## Problem details
Every record must be copied exactly, from first line to last.

Data extracts below:

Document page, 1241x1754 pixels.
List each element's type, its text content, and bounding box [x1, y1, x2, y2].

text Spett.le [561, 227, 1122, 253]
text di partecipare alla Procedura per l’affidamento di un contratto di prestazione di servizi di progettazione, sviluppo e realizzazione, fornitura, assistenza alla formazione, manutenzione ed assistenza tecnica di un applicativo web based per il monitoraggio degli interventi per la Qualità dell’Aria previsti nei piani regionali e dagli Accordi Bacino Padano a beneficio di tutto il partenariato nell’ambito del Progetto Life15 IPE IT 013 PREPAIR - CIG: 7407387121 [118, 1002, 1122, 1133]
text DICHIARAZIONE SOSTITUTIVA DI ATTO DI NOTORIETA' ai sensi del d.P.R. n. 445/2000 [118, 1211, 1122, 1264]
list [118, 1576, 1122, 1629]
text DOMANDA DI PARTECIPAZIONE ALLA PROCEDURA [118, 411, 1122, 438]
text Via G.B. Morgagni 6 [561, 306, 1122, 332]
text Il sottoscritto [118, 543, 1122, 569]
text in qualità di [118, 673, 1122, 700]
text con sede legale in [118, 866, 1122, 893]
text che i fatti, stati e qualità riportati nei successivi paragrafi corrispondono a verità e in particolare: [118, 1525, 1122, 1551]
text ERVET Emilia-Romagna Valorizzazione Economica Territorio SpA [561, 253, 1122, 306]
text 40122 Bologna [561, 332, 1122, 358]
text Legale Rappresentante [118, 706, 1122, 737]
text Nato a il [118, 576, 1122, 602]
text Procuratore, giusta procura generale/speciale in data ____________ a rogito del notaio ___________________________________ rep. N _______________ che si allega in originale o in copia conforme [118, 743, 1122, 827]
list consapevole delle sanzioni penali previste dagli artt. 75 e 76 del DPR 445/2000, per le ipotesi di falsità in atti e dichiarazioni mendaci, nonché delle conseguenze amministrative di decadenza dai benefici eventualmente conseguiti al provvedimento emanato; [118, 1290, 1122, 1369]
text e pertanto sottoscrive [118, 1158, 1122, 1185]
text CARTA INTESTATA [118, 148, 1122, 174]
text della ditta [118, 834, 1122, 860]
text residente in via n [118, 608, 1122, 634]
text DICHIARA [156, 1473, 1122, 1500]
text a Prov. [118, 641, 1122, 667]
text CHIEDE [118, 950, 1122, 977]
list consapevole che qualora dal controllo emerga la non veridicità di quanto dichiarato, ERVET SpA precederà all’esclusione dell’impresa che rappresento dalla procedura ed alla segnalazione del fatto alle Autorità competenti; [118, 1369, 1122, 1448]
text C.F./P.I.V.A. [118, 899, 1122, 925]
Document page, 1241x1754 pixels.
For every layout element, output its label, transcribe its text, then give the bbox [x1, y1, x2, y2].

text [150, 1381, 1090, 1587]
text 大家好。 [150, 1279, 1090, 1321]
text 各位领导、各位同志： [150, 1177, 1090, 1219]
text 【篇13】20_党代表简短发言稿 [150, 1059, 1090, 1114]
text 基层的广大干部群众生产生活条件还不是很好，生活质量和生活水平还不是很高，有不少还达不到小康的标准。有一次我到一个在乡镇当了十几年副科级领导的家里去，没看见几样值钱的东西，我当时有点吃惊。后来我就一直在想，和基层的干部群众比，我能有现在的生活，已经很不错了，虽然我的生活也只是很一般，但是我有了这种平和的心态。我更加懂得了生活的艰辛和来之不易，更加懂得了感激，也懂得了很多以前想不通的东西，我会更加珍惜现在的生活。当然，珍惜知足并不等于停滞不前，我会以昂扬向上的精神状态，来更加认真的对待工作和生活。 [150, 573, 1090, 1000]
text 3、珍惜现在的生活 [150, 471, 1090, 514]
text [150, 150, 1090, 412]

End of Data extracts.

## Written answer
Document page, 1241x1754 pixels.
List each element's type, its text content, and bounding box [x1, y1, x2, y2].

text Spett.le [561, 227, 1122, 253]
text di partecipare alla Procedura per l’affidamento di un contratto di prestazione di servizi di progettazione, sviluppo e realizzazione, fornitura, assistenza alla formazione, manutenzione ed assistenza tecnica di un applicativo web based per il monitoraggio degli interventi per la Qualità dell’Aria previsti nei piani regionali e dagli Accordi Bacino Padano a beneficio di tutto il partenariato nell’ambito del Progetto Life15 IPE IT 013 PREPAIR - CIG: 7407387121 [118, 1002, 1122, 1133]
text DICHIARAZIONE SOSTITUTIVA DI ATTO DI NOTORIETA' ai sensi del d.P.R. n. 445/2000 [118, 1211, 1122, 1264]
list [118, 1576, 1122, 1629]
text DOMANDA DI PARTECIPAZIONE ALLA PROCEDURA [118, 411, 1122, 438]
text Via G.B. Morgagni 6 [561, 306, 1122, 332]
text Il sottoscritto [118, 543, 1122, 569]
text in qualità di [118, 673, 1122, 700]
text con sede legale in [118, 866, 1122, 893]
text che i fatti, stati e qualità riportati nei successivi paragrafi corrispondono a verità e in particolare: [118, 1525, 1122, 1551]
text ERVET Emilia-Romagna Valorizzazione Economica Territorio SpA [561, 253, 1122, 306]
text 40122 Bologna [561, 332, 1122, 358]
text Legale Rappresentante [118, 706, 1122, 737]
text Nato a il [118, 576, 1122, 602]
text Procuratore, giusta procura generale/speciale in data ____________ a rogito del notaio ___________________________________ rep. N _______________ che si allega in originale o in copia conforme [118, 743, 1122, 827]
list consapevole delle sanzioni penali previste dagli artt. 75 e 76 del DPR 445/2000, per le ipotesi di falsità in atti e dichiarazioni mendaci, nonché delle conseguenze amministrative di decadenza dai benefici eventualmente conseguiti al provvedimento emanato; [118, 1290, 1122, 1369]
text e pertanto sottoscrive [118, 1158, 1122, 1185]
text CARTA INTESTATA [118, 148, 1122, 174]
text della ditta [118, 834, 1122, 860]
text residente in via n [118, 608, 1122, 634]
text DICHIARA [156, 1473, 1122, 1500]
text a Prov. [118, 641, 1122, 667]
text CHIEDE [118, 950, 1122, 977]
list consapevole che qualora dal controllo emerga la non veridicità di quanto dichiarato, ERVET SpA precederà all’esclusione dell’impresa che rappresento dalla procedura ed alla segnalazione del fatto alle Autorità competenti; [118, 1369, 1122, 1448]
text C.F./P.I.V.A. [118, 899, 1122, 925]
Document page, 1241x1754 pixels.
For every layout element, output its label, transcribe its text, then give the bbox [x1, y1, x2, y2].

text [150, 1381, 1090, 1587]
text 大家好。 [150, 1279, 1090, 1321]
text 各位领导、各位同志： [150, 1177, 1090, 1219]
text 【篇13】20_党代表简短发言稿 [150, 1059, 1090, 1114]
text 基层的广大干部群众生产生活条件还不是很好，生活质量和生活水平还不是很高，有不少还达不到小康的标准。有一次我到一个在乡镇当了十几年副科级领导的家里去，没看见几样值钱的东西，我当时有点吃惊。后来我就一直在想，和基层的干部群众比，我能有现在的生活，已经很不错了，虽然我的生活也只是很一般，但是我有了这种平和的心态。我更加懂得了生活的艰辛和来之不易，更加懂得了感激，也懂得了很多以前想不通的东西，我会更加珍惜现在的生活。当然，珍惜知足并不等于停滞不前，我会以昂扬向上的精神状态，来更加认真的对待工作和生活。 [150, 573, 1090, 1000]
text 3、珍惜现在的生活 [150, 471, 1090, 514]
text [150, 150, 1090, 412]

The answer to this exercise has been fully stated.